The commune is situated 10 km east of Abrud. On its territory can be found a Roman castrum, as well as the ancient open-pit mining sites at Ieruga and Gaura Perii. The Bucium gold deposits are located within the northernmost volcanic belt of the "Golden Quadrilateral," near the Roșia Montană mining town.

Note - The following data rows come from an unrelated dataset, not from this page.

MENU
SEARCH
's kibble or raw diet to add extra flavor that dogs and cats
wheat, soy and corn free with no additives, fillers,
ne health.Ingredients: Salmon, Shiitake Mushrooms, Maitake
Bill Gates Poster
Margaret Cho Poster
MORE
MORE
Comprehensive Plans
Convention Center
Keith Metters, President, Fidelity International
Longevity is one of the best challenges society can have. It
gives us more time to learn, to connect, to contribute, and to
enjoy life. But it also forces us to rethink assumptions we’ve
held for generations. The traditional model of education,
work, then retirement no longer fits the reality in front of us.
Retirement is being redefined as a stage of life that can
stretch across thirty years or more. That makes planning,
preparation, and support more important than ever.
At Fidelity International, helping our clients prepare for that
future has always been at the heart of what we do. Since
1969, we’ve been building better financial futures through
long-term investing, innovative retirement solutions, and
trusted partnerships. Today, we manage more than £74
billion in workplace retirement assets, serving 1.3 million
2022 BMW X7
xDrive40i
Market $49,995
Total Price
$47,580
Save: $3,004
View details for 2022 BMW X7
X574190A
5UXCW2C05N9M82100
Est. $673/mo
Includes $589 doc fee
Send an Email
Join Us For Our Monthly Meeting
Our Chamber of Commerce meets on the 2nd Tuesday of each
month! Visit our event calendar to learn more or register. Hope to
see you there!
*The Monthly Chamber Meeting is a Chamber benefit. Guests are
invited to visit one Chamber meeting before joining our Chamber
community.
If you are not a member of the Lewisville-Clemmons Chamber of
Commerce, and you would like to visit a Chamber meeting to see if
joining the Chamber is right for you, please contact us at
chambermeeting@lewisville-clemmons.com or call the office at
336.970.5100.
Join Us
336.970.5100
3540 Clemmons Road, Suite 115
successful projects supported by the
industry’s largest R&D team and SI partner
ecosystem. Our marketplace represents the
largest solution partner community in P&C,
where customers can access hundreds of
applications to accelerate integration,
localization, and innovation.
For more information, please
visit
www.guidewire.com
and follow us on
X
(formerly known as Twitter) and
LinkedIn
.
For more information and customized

The physicist Ion I. Agârbiceanu was a native of Bucium. His father, the writer Ion Agârbiceanu, served as Greek-Catholic parish priest at the church in Bucium–Șasa village (now Ciuculești).

In Béla Bartók's Romanian Folk Dances, the fourth dance is called "Buciumeana", meaning a dance from Bucium.